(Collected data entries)
###
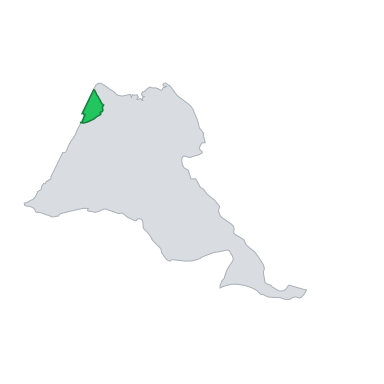 Vallee-du-Ntem, Sud, Cameroon (highlighted), rotated 116°
{"feature_id": "32672807B18543980764744", "entity_name": "Vallee-du-Ntem", "entity_type": "district", "adm_level": 2, "iso_a3": "CMR", "parent_name": "Cameroon", "parent_adm1": "Sud", "projection": "robinson", "projection_center": [11.172, 2.512], "detail": "fine", "context": "in_parent", "style": "filled", "palette": "green", "viewbox_px": 384, "rotation_deg": 116, "n_neighbors": 0, "source": "geoboundaries", "source_scale": "gbopen_adm2", "svg_char_len": 5233}
<svg xmlns="http://www.w3.org/2000/svg" viewBox="0 0 384 384"><g transform="rotate(116 192 192)"><path d="M106.1,259.1L106.8,257.1L111.7,247.8L114.7,232.8L116.1,229.3L117.6,227.0L124.6,219.1L127.3,216.5L131.1,213.6L133.8,207.8L134.7,207.2L135.9,206.7L142.0,201.7L142.6,202.7L143.0,203.9L143.4,204.4L145.4,204.8L148.1,204.8L149.6,204.4L150.5,203.4L151.3,200.7L151.8,200.2L152.4,200.0L155.4,202.0L160.3,207.4L161.5,208.3L162.0,209.4L163.1,214.3L163.7,215.5L164.8,216.0L166.7,215.7L168.6,214.8L170.4,213.6L172.1,212.0L173.2,210.5L173.8,209.4L174.0,205.4L174.4,204.5L180.7,198.7L180.6,198.1L179.5,196.5L178.6,194.7L179.6,192.8L180.5,191.4L184.2,186.6L184.4,183.0L187.4,177.5L189.0,170.3L189.1,168.8L192.9,160.8L197.0,160.1L198.5,159.0L200.3,157.0L201.4,155.1L202.0,153.4L202.4,150.0L203.1,146.1L203.5,142.7L204.7,139.6L206.8,138.0L210.3,136.7L210.8,136.1L211.3,134.0L211.8,127.1L212.4,124.0L215.6,120.5L217.1,115.1L218.3,109.4L222.0,102.6L226.3,95.7L228.3,93.9L230.0,93.1L231.9,93.0L233.3,92.5L237.9,89.1L239.9,87.9L241.3,86.7L241.6,85.7L241.8,84.2L241.3,80.7L242.1,78.1L242.5,74.1L242.7,71.0L242.6,69.9L241.7,68.1L240.3,66.1L238.0,64.9L234.8,64.6L233.1,63.9L232.5,60.3L232.2,58.1L230.0,46.1L234.1,46.2L239.0,47.6L240.2,48.7L240.8,52.8L242.6,55.1L245.7,57.0L247.6,60.9L248.4,66.8L250.1,70.4L250.5,71.0L253.0,77.7L253.1,80.8L252.9,82.9L253.9,85.5L252.4,89.9L252.0,92.6L251.9,96.4L252.8,103.1L254.2,108.3L255.8,112.5L257.5,115.8L260.3,119.4L263.3,122.6L266.0,124.7L263.5,125.9L258.5,126.1L255.7,125.4L254.3,125.3L252.9,125.8L247.6,126.4L242.3,126.1L237.3,125.3L234.3,125.4L232.0,127.4L230.1,130.4L228.3,132.8L228.9,135.4L230.3,136.9L232.8,140.1L235.1,143.2L236.3,145.3L240.9,149.8L245.4,153.9L247.5,155.3L248.2,155.6L250.7,158.0L254.0,161.8L257.1,167.8L261.4,179.9L262.3,180.9L263.8,181.5L264.0,182.8L263.9,184.7L263.4,186.2L260.0,192.5L257.0,194.9L256.1,196.4L255.0,200.0L252.3,207.2L251.1,208.2L248.4,213.0L246.2,219.1L245.6,220.1L244.7,220.8L241.6,222.3L240.5,223.1L238.9,225.0L238.7,226.2L239.4,228.0L240.3,229.4L242.0,229.4L242.9,230.7L242.9,240.1L242.2,241.6L242.2,242.2L241.8,243.8L241.7,245.7L241.9,246.4L242.6,247.0L243.5,248.2L243.9,251.1L245.0,261.4L245.5,263.0L246.4,264.1L249.2,266.3L252.1,269.2L253.0,271.1L253.6,274.2L254.7,276.6L254.7,277.5L254.2,277.8L252.4,278.0L253.0,279.8L254.5,282.8L262.0,292.3L269.1,300.7L270.8,301.4L272.1,301.5L272.6,302.1L273.3,303.3L275.6,306.3L276.1,308.1L275.6,309.8L276.1,312.4L276.5,313.4L276.4,314.2L276.6,317.5L277.3,320.3L278.4,322.7L278.2,324.3L276.9,325.3L276.0,326.8L275.8,329.0L276.2,331.7L277.3,334.8L277.3,336.6L275.6,337.9L273.7,335.7L271.6,334.3L268.4,331.7L265.2,330.8L261.1,330.7L259.3,331.0L256.3,328.9L255.3,328.7L253.9,329.5L253.0,329.6L251.8,329.2L249.5,329.3L249.2,327.8L248.8,327.5L246.3,327.6L245.5,326.4L245.2,326.6L244.2,326.2L242.1,324.5L240.0,325.6L235.5,325.5L213.1,325.4L212.6,323.8L211.5,323.0L209.4,322.9L203.5,323.3L198.9,323.0L195.9,322.4L192.1,322.0L187.4,322.3L182.5,322.3L173.9,321.8L169.2,321.9L169.3,322.9L169.0,323.6L168.7,325.3L138.3,325.3L135.8,324.1L135.0,323.4L134.8,322.0L134.2,321.8L134.7,315.8L135.7,310.8L136.1,306.1L137.6,302.0L136.8,297.9L135.9,296.1L131.3,290.2L133.4,288.0L130.7,288.3L130.1,286.2L128.7,283.6L129.5,283.2L130.3,281.7L132.9,282.2L132.8,281.5L130.6,279.3L130.8,278.2L131.7,277.0L131.3,276.4L129.7,277.7L128.6,277.7L127.7,276.9L127.1,276.7L127.5,278.4L126.6,279.9L125.8,280.4L124.3,280.3L123.2,279.9L122.9,279.1L121.8,278.5L118.7,277.4L116.2,276.1L115.6,272.5L114.6,271.0L114.2,269.3L114.0,267.3L114.3,264.2L113.7,263.8L112.9,263.6L111.8,263.7L110.8,263.6L109.6,261.9L108.5,261.2L109.2,264.3L108.4,265.2L106.6,264.9L105.8,263.8L105.6,262.9L106.5,259.2L106.1,259.1Z" fill="#d9dde1" stroke="#a8b0b8" stroke-width="1"/><path d="M156.6,308.6L155.9,309.1L154.8,309.8L153.6,309.6L152.6,309.5L152.6,309.9L152.1,311.5L151.5,312.7L151.4,312.8L149.5,315.2L148.4,317.1L147.9,317.5L147.6,318.0L147.2,318.6L147.1,318.8L146.2,320.5L144.9,321.8L144.8,322.0L144.4,322.7L143.3,323.9L143.3,324.1L143.1,324.9L143.1,325.2L144.4,325.2L145.2,325.2L145.6,325.1L146.2,325.2L147.2,325.1L147.5,325.1L147.9,325.1L150.1,325.2L150.5,325.2L152.2,325.1L152.9,325.1L153.1,325.2L153.8,325.1L155.7,325.1L158.6,325.1L159.0,325.1L160.5,325.1L161.4,325.1L162.2,325.1L164.2,325.1L165.1,325.1L165.4,324.8L165.6,324.8L165.9,325.0L166.5,325.1L166.9,325.1L168.9,325.1L169.4,325.1L169.2,324.9L169.2,324.7L169.4,324.5L169.4,324.4L169.3,324.2L169.4,323.9L169.2,323.8L169.4,323.6L169.4,323.4L169.5,323.2L169.8,322.9L169.7,322.7L169.8,322.6L169.7,322.3L169.5,322.2L169.8,321.9L170.0,321.9L170.6,322.0L170.9,322.0L171.1,321.9L171.3,321.9L171.4,322.1L171.5,322.1L171.6,321.9L172.0,321.8L172.3,322.0L172.5,322.0L172.6,321.8L172.9,321.8L173.1,321.8L173.3,321.9L173.5,321.9L173.8,321.8L173.9,321.6L174.1,321.7L174.4,321.6L174.6,321.6L174.9,321.8L175.0,321.9L175.5,321.7L175.9,321.7L176.0,321.5L176.3,321.3L176.5,321.4L176.9,321.4L177.0,321.3L177.3,321.6L177.6,321.8L177.8,322.0L178.0,322.0L178.2,322.4L178.3,322.6L178.5,322.5L178.2,321.9L177.8,320.2L176.3,318.1L174.0,315.8L169.3,312.1L165.7,310.5L163.3,308.6L162.1,308.1L161.5,308.3L161.0,309.3L160.2,309.2L159.3,308.0L158.1,307.8L157.3,308.0L157.0,308.5L156.6,308.6Z" fill="#22c55e" stroke="#15803d" stroke-width="1.5"/></g></svg>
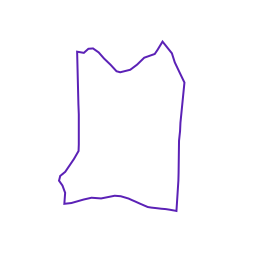 the district of Santa Maria do Cambucá, Pernambuco, Brazil, rotated 20°
{"feature_id": "56859067B44765551907851", "entity_name": "Santa Maria do Cambucá", "entity_type": "district", "adm_level": 2, "iso_a3": "BRA", "parent_name": "Brazil", "parent_adm1": "Pernambuco", "projection": "equal_earth", "projection_center": [-35.886, -7.823], "detail": "fine", "context": "isolated", "style": "outline", "palette": "violet", "viewbox_px": 256, "rotation_deg": 20, "n_neighbors": 0, "source": "geoboundaries", "source_scale": "gbopen_adm2", "svg_char_len": 772}
<svg xmlns="http://www.w3.org/2000/svg" viewBox="0 0 256 256"><g transform="rotate(20 128 128)"><path d="M54.1,73.7L73.3,122.7L77.1,132.0L87.4,160.3L89.4,166.5L87.8,175.6L84.0,190.7L80.7,196.2L81.2,201.1L86.1,204.5L91.1,210.4L94.1,221.0L100.4,217.9L110.9,210.3L117.6,206.0L126.8,203.4L138.7,196.2L144.5,194.6L152.7,194.1L156.3,194.4L159.9,194.6L165.1,195.0L173.6,195.5L177.2,194.8L182.5,193.5L186.8,192.5L191.2,191.3L195.2,190.5L201.9,189.4L193.4,160.4L191.0,153.2L180.3,122.5L178.0,113.2L175.5,105.2L165.5,66.0L156.7,57.4L149.5,50.3L143.7,42.8L137.8,39.2L130.9,35.0L129.0,44.6L127.8,49.3L119.2,56.4L114.9,65.3L110.2,72.5L101.6,78.3L97.8,78.6L89.9,74.5L81.7,70.9L74.6,67.0L67.9,65.2L63.7,67.1L60.8,72.5L54.1,73.7Z" fill="none" stroke="#5b21b6" stroke-width="2"/></g></svg>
###
-- Task --
How many lines of the records above contain the string "context"? Reply with the number alone.

-- Expected answer --
2